Summary: New research shows people view empathic messages as more supportive and emotionally satisfying when they believe those messages come from another person — even when the messages are identical and generated by artificial intelligence. Across nine experiments with more than 6,000 participants, messages labeled as human were consistently judged as more genuine, especially when they conveyed emotional sharing and care.
Participants often preferred to wait for a human reply rather than accept an immediate chatbot response, indicating that perceived authenticity strongly shapes how empathy is received. These results highlight important emotional limits of AI in sensitive contexts and suggest that human authorship influences the strength of emotional connection.
Key findings:
- Identical wording, different impressions: The same messages were rated as more empathic and supportive when participants believed they were written by a human.
- Perceived authenticity matters: Belief that a message came from a human increased perceived sincerity, emotional comfort, and satisfaction.
- Emotional trade-offs: People showed a clear preference for slower, human-provided empathy over faster, AI-provided replies that felt emotionally flat.
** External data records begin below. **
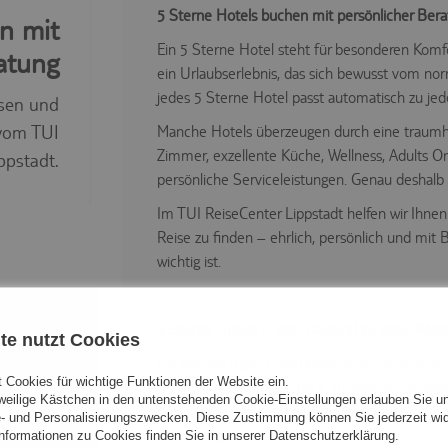
5 Sterne Hotels buchen mit persönlicher Bera
n mit
Ein 5 Sterne Hotel steht für besonderen Komf
atung
ein Urlaubserlebnis, das sich bewusst vom no
jedes 5 Sterne Hotel passt automatisch zu jed
isen und
vom TUI
Manche Hotels überzeugen durch eine traumha
Zimmer, exzellente Küche, Wellness, Adults O
ppstadt.
persönliche Serviceleistungen. Genau deshalb 
Im TUI ReiseCenter Lippstadt helfen wir Ihnen
Reise zu finden – ehrlich, persönlich und mit B
wichtig ist.
5 Sterne Urlaub – aber passend zu Ihren Wün
te nutzt Cookies
Ein hochwertiges Hotel kann vieles bedeuten. 
 Cookies für wichtige Funktionen der Website ein.
Strandresort mit Meerblick, für andere ein mod
eweilige Kästchen in den untenstehenden Cookie-Einstellungen erlauben Sie un
Luxushotel, ein elegantes Adults Only Resort o
- und Personalisierungszwecken. Diese Zustimmung können Sie jederzeit wid
Geburtstag oder Jubiläum.
formationen zu Cookies finden Sie in unserer Datenschutzerklärung.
Source: Hebrew University of Jerusalem
Overview of the research
An international team led by Prof. Anat Perry of the Hebrew University of Jerusalem, together with PhD student Matan Rubin and collaborators from Harvard University and the University of Texas, explored whether empathy is experienced differently when attributed to humans versus AI. The research, published in Nature Human Behaviour, tested responses produced by large language models (LLMs) but labeled either as human or AI. Across nine experiments with a total of 6,282 participants, responses attributed to humans were consistently rated as more empathic, more supportive, and more emotionally effective than identical responses labeled as AI-generated.

The experiments examined multiple dimensions of empathy, including cognitive understanding, emotional sharing, and caring behavior. The strongest differences emerged for messages emphasizing emotional sharing and care — the affective and motivational elements of empathy. Participants reported more positive emotions and fewer negative emotions after reading responses attributed to humans.
The preference for human-attributed empathy persisted across variations in message length, response delay, and the specific LLM used to generate the text. When participants suspected that AI had assisted or edited a message labeled as human-written, their positive perceptions declined, suggesting that even the belief of AI involvement can reduce perceived sincerity and emotional value.
“We are entering an era in which AI can produce responses that appear empathic,” Prof. Perry said. “But our findings show that the perception of genuine human understanding — someone truly feeling with you and caring — remains central to how empathy is experienced.”
The researchers note practical implications: while AI can help scale support in education, healthcare, and mental health services, it may not fully replace the emotional reassurance provided by human responders in moments that demand authentic connection. As routine communication becomes mediated by AI tools, a risk emerges that messages feel hollow if receivers assume they were generated by machines.
About this AI and empathy research news
Author: Danae Marx
Source: Hebrew University of Jerusalem
Contact: Danae Marx – Hebrew University of Jerusalem
Image credit: Neuroscience News
Original research: Closed access. “Comparing the Value of Perceived Human versus AI-Generated Empathy” by Anat Perry et al., published in Nature Human Behaviour. DOI reference provided in the original study.
Abstract (summary)
Comparing the Value of Perceived Human versus AI-Generated Empathy
Large language models are increasingly able to generate socially and emotionally capable text, which could enhance human–AI interactions and expand the availability of emotional support. However, it is unclear whether empathy is perceived the same way when attributed to AI as when attributed to humans. To investigate this, the authors conducted nine studies with a combined sample of 6,282 participants. Participants read empathic responses to real emotional situations; those responses were generated by AI but labeled either as human-authored or AI-generated.
Responses attributed to humans were rated higher on empathy and supportiveness and elicited more positive emotional reactions than identical responses attributed to AI. Participants’ unprompted belief that AI had contributed to a human-labeled response reduced its perceived empathy and support. These effects held across different response lengths, response delays, iterations, and language models, and were strongest for messages that emphasized emotional sharing and care. Additionally, when seeking emotional engagement, people consistently preferred human interaction over AI. These findings deepen our understanding of empathy and inform how emotionally intelligent AI might be integrated into everyday communication and support systems.